**Aim of the task**
The article below explains LEGO's turnaround. List every area it names in describing the company's expansion away from its core identity.

**Reading text**

Start of Block

A close up picture of lego pieces, arranged messily together. The pieces vary in shape and size, and are all of neutral colour including brown, beige and cream

The problem LEGO thought it had – and the one it really did

I don’t think it’s too presumptuous of me to say that many childhoods (and adulthoods) would not be the same without LEGO. My daughters and I have spent many hours on bedroom and living room floors building LEGO empires.

If you’ve read any of EmpowerPath’s other pieces (which you should, by the way!), you’ll know the emphasis we place on listening. LEGO’s turnaround is the perfect example of listening gone wrong, and then very right! 

In the early 2000s, the brand nearly collapsed. The easy explanation was the one many reached for at the time: children had changed. Screens were taking over. Video games were winning. The world had moved on.

But that wasn’t the real problem. The real problem was that LEGO had drifted away from the people who understood its value best.

In its origin, LEGO emphasised unleashing creative potential. It has always prioritised creativity, imagination and play. But, under pressure to grow, LEGO did what many organisations do. It expanded.

Theme parks. Clothing lines. Films. Video games. A wide array of products that didn’t align with the brand’s core identity and values. 

But unfocussed expansion wasn’t the only problem. An increasing unnecessary complexity to pieces was making Lego an operational nightmare. Designers were creating sets with bespoke pieces that couldn’t be reused, driving up warehousing and supply chain costs.

In chasing these new markets, LEGO alienated the audience that had defined its success. Parents began to say sets were too expensive and too complicated. Children struggled to mix pieces across ranges. Retailers found the product lines confusing. 

LEGO didn’t lack data. It lacked listening. So the organisation kept solving the wrong problem. Instead of asking “What helps children play well?”, it asked “What else can we build?”

LEGO’s turnaround didn’t begin with a breakthrough product. It began with a pause.

When Jørgen Vig Knudstorp became CEO in 2004, one of the most important things he did was create space to understand what was really going on. Why did people feel confused? What frustrated customers? Which decisions felt misaligned to those closest to the work?

LEGO began to reconnect with its customers, not through assumptions but through dialogue. This wasn’t about asking for opinions and then retreating behind closed doors. It was about involving the people who cared most in shaping what came next. Insight and trust grew together.

Once the real problem was named, decisions became clearer.

LEGO simplified product lines and cut unique bricks by 30%. They sold theme parks. They brought design back into shared systems that supported creativity instead of undermining it.

End of Block

**Records shown**
Start of Block

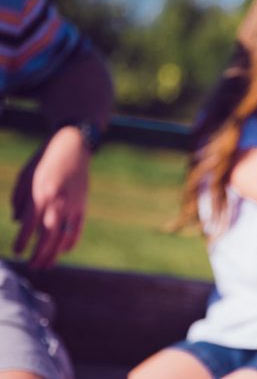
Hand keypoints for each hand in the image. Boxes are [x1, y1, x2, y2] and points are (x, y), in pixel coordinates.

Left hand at [12, 126, 89, 268]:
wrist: (73, 146)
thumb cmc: (45, 160)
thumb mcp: (26, 176)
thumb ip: (20, 200)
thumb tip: (18, 221)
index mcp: (41, 194)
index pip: (30, 225)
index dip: (22, 242)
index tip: (16, 253)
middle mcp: (58, 202)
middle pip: (47, 236)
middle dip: (39, 255)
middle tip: (31, 267)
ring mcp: (73, 205)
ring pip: (63, 236)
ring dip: (54, 254)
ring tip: (46, 265)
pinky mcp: (83, 205)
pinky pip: (77, 228)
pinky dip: (71, 242)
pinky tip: (63, 251)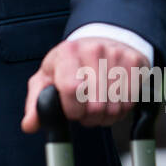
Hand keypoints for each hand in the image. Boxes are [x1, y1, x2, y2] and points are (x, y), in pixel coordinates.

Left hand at [20, 36, 148, 131]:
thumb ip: (36, 101)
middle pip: (96, 105)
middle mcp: (93, 49)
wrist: (99, 40)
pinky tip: (113, 101)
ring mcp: (117, 54)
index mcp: (67, 52)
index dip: (73, 110)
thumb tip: (30, 125)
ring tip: (98, 106)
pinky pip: (131, 102)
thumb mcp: (47, 77)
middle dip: (89, 118)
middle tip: (85, 112)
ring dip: (106, 116)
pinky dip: (121, 110)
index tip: (72, 112)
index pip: (72, 89)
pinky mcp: (135, 62)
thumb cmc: (70, 63)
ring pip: (115, 107)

End of Block

**Solution**
Theme parks, clothing lines, films, video games